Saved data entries
━━━━━━━━━━━━━━━━━━━━

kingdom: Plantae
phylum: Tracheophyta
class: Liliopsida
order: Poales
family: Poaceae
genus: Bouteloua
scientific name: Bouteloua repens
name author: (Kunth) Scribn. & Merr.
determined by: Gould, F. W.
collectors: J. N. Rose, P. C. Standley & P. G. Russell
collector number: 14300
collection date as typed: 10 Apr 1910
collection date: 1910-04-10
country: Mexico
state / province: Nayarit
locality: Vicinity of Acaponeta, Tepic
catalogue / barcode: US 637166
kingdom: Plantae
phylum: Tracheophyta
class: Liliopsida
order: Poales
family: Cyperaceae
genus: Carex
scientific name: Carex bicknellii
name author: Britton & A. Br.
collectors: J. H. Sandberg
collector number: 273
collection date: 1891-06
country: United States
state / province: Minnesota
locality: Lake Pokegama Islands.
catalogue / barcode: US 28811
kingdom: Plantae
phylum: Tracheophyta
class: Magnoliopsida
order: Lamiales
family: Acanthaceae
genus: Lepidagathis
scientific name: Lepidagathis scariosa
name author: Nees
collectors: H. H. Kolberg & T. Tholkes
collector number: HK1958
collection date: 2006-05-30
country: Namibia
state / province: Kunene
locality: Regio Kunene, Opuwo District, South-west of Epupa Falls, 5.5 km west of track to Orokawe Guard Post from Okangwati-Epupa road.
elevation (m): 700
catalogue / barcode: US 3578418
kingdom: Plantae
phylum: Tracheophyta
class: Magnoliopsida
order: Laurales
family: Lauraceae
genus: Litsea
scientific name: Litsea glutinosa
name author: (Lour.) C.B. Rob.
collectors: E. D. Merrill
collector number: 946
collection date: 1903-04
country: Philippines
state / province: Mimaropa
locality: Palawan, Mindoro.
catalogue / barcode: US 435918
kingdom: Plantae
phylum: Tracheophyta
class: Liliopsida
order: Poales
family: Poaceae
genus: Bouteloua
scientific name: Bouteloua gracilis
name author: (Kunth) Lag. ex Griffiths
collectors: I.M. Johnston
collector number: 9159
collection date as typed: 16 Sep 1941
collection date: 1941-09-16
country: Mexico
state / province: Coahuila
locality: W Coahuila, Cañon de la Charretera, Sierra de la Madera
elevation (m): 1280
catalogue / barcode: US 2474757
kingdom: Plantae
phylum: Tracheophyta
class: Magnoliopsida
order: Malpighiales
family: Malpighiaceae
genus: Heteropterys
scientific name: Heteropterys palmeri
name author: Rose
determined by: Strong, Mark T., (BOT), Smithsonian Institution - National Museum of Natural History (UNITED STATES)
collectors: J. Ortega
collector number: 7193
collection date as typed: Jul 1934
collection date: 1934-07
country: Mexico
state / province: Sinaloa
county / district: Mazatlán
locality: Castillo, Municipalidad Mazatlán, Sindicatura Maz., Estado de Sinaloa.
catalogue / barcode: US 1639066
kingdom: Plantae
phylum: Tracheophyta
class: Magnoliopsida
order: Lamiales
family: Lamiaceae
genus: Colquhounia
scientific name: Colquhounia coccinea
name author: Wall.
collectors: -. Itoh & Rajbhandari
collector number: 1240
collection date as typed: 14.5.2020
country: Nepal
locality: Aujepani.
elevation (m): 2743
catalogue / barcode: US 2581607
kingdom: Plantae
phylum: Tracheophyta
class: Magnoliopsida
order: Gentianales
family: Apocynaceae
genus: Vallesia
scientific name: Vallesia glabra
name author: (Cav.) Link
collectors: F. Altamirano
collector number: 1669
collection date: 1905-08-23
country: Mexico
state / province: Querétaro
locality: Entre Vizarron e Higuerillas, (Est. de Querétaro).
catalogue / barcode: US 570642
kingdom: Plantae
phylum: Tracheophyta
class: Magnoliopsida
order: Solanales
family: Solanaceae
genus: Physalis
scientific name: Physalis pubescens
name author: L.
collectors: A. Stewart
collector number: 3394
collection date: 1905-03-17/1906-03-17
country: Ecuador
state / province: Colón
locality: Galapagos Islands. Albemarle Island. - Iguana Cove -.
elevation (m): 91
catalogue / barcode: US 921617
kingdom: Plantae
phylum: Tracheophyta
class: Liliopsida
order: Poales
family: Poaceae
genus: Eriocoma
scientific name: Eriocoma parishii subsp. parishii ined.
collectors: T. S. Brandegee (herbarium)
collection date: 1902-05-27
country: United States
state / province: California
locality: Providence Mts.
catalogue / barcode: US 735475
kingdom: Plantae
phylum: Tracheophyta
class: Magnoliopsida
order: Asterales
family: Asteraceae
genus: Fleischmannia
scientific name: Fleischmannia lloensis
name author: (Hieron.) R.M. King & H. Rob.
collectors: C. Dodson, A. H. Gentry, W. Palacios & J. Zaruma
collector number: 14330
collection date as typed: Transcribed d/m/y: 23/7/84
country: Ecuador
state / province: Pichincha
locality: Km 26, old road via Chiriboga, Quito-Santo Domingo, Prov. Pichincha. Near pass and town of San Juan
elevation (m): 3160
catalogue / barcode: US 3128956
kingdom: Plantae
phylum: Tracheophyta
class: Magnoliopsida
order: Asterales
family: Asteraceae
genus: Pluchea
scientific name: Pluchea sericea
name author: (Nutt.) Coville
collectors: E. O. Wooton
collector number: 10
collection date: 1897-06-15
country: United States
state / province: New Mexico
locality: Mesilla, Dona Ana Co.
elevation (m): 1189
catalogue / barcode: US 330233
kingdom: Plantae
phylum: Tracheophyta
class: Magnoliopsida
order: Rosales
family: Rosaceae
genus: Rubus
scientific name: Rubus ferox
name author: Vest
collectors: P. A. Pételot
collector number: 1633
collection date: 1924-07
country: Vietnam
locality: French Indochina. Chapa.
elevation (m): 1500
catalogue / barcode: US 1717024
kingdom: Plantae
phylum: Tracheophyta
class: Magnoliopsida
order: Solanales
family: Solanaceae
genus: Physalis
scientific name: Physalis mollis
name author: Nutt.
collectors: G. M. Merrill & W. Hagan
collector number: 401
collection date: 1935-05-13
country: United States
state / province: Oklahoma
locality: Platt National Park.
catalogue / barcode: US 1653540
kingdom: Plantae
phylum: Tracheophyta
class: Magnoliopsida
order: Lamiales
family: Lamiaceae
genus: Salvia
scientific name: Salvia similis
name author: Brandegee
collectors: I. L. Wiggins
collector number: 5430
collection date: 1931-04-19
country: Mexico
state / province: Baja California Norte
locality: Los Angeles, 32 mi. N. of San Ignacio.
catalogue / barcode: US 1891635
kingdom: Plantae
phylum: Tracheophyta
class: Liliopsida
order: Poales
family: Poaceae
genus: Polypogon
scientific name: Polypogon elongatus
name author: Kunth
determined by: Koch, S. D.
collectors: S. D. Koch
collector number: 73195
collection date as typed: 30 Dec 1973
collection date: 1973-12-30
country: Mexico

━━━━━━━━━━━━━━━━━━━━

(WORK INSTRUCTIONS)
Extract every line of the items above and copy each one word for word, keeping the original order.

(EXERCISE RESULT)
kingdom: Plantae
phylum: Tracheophyta
class: Liliopsida
order: Poales
family: Poaceae
genus: Bouteloua
scientific name: Bouteloua repens
name author: (Kunth) Scribn. & Merr.
determined by: Gould, F. W.
collectors: J. N. Rose, P. C. Standley & P. G. Russell
collector number: 14300
collection date as typed: 10 Apr 1910
collection date: 1910-04-10
country: Mexico
state / province: Nayarit
locality: Vicinity of Acaponeta, Tepic
catalogue / barcode: US 637166
kingdom: Plantae
phylum: Tracheophyta
class: Liliopsida
order: Poales
family: Cyperaceae
genus: Carex
scientific name: Carex bicknellii
name author: Britton & A. Br.
collectors: J. H. Sandberg
collector number: 273
collection date: 1891-06
country: United States
state / province: Minnesota
locality: Lake Pokegama Islands.
catalogue / barcode: US 28811
kingdom: Plantae
phylum: Tracheophyta
class: Magnoliopsida
order: Lamiales
family: Acanthaceae
genus: Lepidagathis
scientific name: Lepidagathis scariosa
name author: Nees
collectors: H. H. Kolberg & T. Tholkes
collector number: HK1958
collection date: 2006-05-30
country: Namibia
state / province: Kunene
locality: Regio Kunene, Opuwo District, South-west of Epupa Falls, 5.5 km west of track to Orokawe Guard Post from Okangwati-Epupa road.
elevation (m): 700
catalogue / barcode: US 3578418
kingdom: Plantae
phylum: Tracheophyta
class: Magnoliopsida
order: Laurales
family: Lauraceae
genus: Litsea
scientific name: Litsea glutinosa
name author: (Lour.) C.B. Rob.
collectors: E. D. Merrill
collector number: 946
collection date: 1903-04
country: Philippines
state / province: Mimaropa
locality: Palawan, Mindoro.
catalogue / barcode: US 435918
kingdom: Plantae
phylum: Tracheophyta
class: Liliopsida
order: Poales
family: Poaceae
genus: Bouteloua
scientific name: Bouteloua gracilis
name author: (Kunth) Lag. ex Griffiths
collectors: I.M. Johnston
collector number: 9159
collection date as typed: 16 Sep 1941
collection date: 1941-09-16
country: Mexico
state / province: Coahuila
locality: W Coahuila, Cañon de la Charretera, Sierra de la Madera
elevation (m): 1280
catalogue / barcode: US 2474757
kingdom: Plantae
phylum: Tracheophyta
class: Magnoliopsida
order: Malpighiales
family: Malpighiaceae
genus: Heteropterys
scientific name: Heteropterys palmeri
name author: Rose
determined by: Strong, Mark T., (BOT), Smithsonian Institution - National Museum of Natural History (UNITED STATES)
collectors: J. Ortega
collector number: 7193
collection date as typed: Jul 1934
collection date: 1934-07
country: Mexico
state / province: Sinaloa
county / district: Mazatlán
locality: Castillo, Municipalidad Mazatlán, Sindicatura Maz., Estado de Sinaloa.
catalogue / barcode: US 1639066
kingdom: Plantae
phylum: Tracheophyta
class: Magnoliopsida
order: Lamiales
family: Lamiaceae
genus: Colquhounia
scientific name: Colquhounia coccinea
name author: Wall.
collectors: -. Itoh & Rajbhandari
collector number: 1240
collection date as typed: 14.5.2020
country: Nepal
locality: Aujepani.
elevation (m): 2743
catalogue / barcode: US 2581607
kingdom: Plantae
phylum: Tracheophyta
class: Magnoliopsida
order: Gentianales
family: Apocynaceae
genus: Vallesia
scientific name: Vallesia glabra
name author: (Cav.) Link
collectors: F. Altamirano
collector number: 1669
collection date: 1905-08-23
country: Mexico
state / province: Querétaro
locality: Entre Vizarron e Higuerillas, (Est. de Querétaro).
catalogue / barcode: US 570642
kingdom: Plantae
phylum: Tracheophyta
class: Magnoliopsida
order: Solanales
family: Solanaceae
genus: Physalis
scientific name: Physalis pubescens
name author: L.
collectors: A. Stewart
collector number: 3394
collection date: 1905-03-17/1906-03-17
country: Ecuador
state / province: Colón
locality: Galapagos Islands. Albemarle Island. - Iguana Cove -.
elevation (m): 91
catalogue / barcode: US 921617
kingdom: Plantae
phylum: Tracheophyta
class: Liliopsida
order: Poales
family: Poaceae
genus: Eriocoma
scientific name: Eriocoma parishii subsp. parishii ined.
collectors: T. S. Brandegee (herbarium)
collection date: 1902-05-27
country: United States
state / province: California
locality: Providence Mts.
catalogue / barcode: US 735475
kingdom: Plantae
phylum: Tracheophyta
class: Magnoliopsida
order: Asterales
family: Asteraceae
genus: Fleischmannia
scientific name: Fleischmannia lloensis
name author: (Hieron.) R.M. King & H. Rob.
collectors: C. Dodson, A. H. Gentry, W. Palacios & J. Zaruma
collector number: 14330
collection date as typed: Transcribed d/m/y: 23/7/84
country: Ecuador
state / province: Pichincha
locality: Km 26, old road via Chiriboga, Quito-Santo Domingo, Prov. Pichincha. Near pass and town of San Juan
elevation (m): 3160
catalogue / barcode: US 3128956
kingdom: Plantae
phylum: Tracheophyta
class: Magnoliopsida
order: Asterales
family: Asteraceae
genus: Pluchea
scientific name: Pluchea sericea
name author: (Nutt.) Coville
collectors: E. O. Wooton
collector number: 10
collection date: 1897-06-15
country: United States
state / province: New Mexico
locality: Mesilla, Dona Ana Co.
elevation (m): 1189
catalogue / barcode: US 330233
kingdom: Plantae
phylum: Tracheophyta
class: Magnoliopsida
order: Rosales
family: Rosaceae
genus: Rubus
scientific name: Rubus ferox
name author: Vest
collectors: P. A. Pételot
collector number: 1633
collection date: 1924-07
country: Vietnam
locality: French Indochina. Chapa.
elevation (m): 1500
catalogue / barcode: US 1717024
kingdom: Plantae
phylum: Tracheophyta
class: Magnoliopsida
order: Solanales
family: Solanaceae
genus: Physalis
scientific name: Physalis mollis
name author: Nutt.
collectors: G. M. Merrill & W. Hagan
collector number: 401
collection date: 1935-05-13
country: United States
state / province: Oklahoma
locality: Platt National Park.
catalogue / barcode: US 1653540
kingdom: Plantae
phylum: Tracheophyta
class: Magnoliopsida
order: Lamiales
family: Lamiaceae
genus: Salvia
scientific name: Salvia similis
name author: Brandegee
collectors: I. L. Wiggins
collector number: 5430
collection date: 1931-04-19
country: Mexico
state / province: Baja California Norte
locality: Los Angeles, 32 mi. N. of San Ignacio.
catalogue / barcode: US 1891635
kingdom: Plantae
phylum: Tracheophyta
class: Liliopsida
order: Poales
family: Poaceae
genus: Polypogon
scientific name: Polypogon elongatus
name author: Kunth
determined by: Koch, S. D.
collectors: S. D. Koch
collector number: 73195
collection date as typed: 30 Dec 1973
collection date: 1973-12-30
country: Mexico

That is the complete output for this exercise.